Move with Africa: l’étrangère: texte de fiction par Khaoula El-Haddaoui-Drissi

Move with Africa: l’étrangère: texte de fiction par Khaoula El-Haddaoui-Drissi

Bonjour, Je suis Océane, une fille de l’école Saint-Joseph au Rwanda.

Ce matin, à 5h, quand je me réveille pour aller à la messe et ensuite à l’étude, j’apprends que l’on reçoit des étudiants belges de notre âge avec des objectifs qui nous sont encore inconnus pour le moment . Je suis intriguée de savoir à quoi ils ressemblent, intriguée d’apprendre ce qu’ils vont nous apporter de plus comme amélioration dans notre pays. Il est inutile de vous rappeler qu’on est dans une école avec moins de moyens financiers qu’eux. Notre niveau scolaire est-il le même que le leur ? J’ai peur de me sentir bête ou moins bonne qu’eux, peur de leur vision de notre pays, peur que mon anglais ou mon français ne soient pas compréhensibles.

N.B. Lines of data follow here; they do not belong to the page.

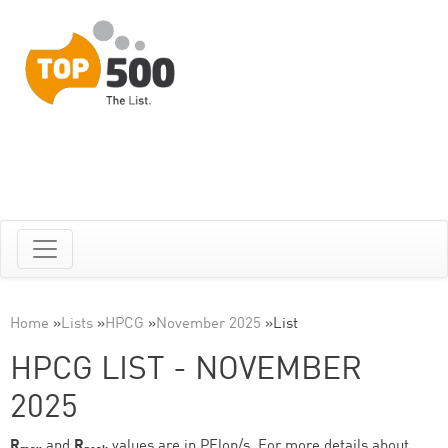
Home
»
Lists
»
HPCG
»
November 2025
»
List
HPCG LIST - NOVEMBER
2025
R
and
R
values are in PFlop/s. For more details about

Ensuite, lors de leur arrivée, j’étais intimidée et mal à l’aise face à ces personnes, ces jeunes, ces élèves. Je m’étais faite une image d’enfants gâtés par tout ce que peut leur offrir l’Europe. Très vite, j’ai réalisé que je m’étais complètement trompée. En réalité, ce sont des enfants ordinaires, qui aiment danser, chanter et s’amuser, tout comme nous. Par la suite, on a fait les présentations en anglais et en français. Ils ont parlé de l’Europe mais surtout de la Belgique, de la nourriture, des activités et des études là-bas. Cela m’a donné envie d’aller voir ce qu’il y a d’autre sur place, de manger les fameuses gaufres de Liège et les frites belges. Je réalise que j’aime les rencontres et que découvrir l’Europe doit être passionnant. Mon rêve désormais sera de devenir une « business woman » et de voyager à travers le monde pour mon travail. Les élèves belges nous ont donné des bonbons et des bics. En échange, nous leur avons offerts des T-shirts de notre école. Mes camarades et moi avons été très contents de leur venue ici parce que cela nous a permis de ne pas avoir une mauvaise vision d’eux et des enfants en général en Europe. Ils ont même partagé un repas amical avec nous, ce qui nous a permis de plus nous rapprocher. Le repas était le même que d’ordinaire : du riz avec une sauce aux haricots rouges. Ils n’ont pas beaucoup mangé. Peut-être n’avaient-ils pas faim ou était-ce étrange pour eux… ».

Enfin, pour terminer cette journée en beauté, les élèves belges ont été invités à participer à un cours pour apprendre notre langue, le kinyarwanda. Si mon grand-père était encore vivant, il leur aurait dit, comme il aimait le répéter : Nishimiye kubamenya, ce qui veut dire « Je suis ravi de faire votre connaissance ». J’ai beaucoup rigolé d’assister à leurs efforts et on s’est tous beaucoup amusé. Ils ont également participé au moment sport de notre journée. Comme dit Jean Vanier, « le partage est une nourriture qui fait reconnaître l’espérance ». C’était une belle journée, je les remercie pour tout et je les invite à revenir au Rwanda nous rendre visite.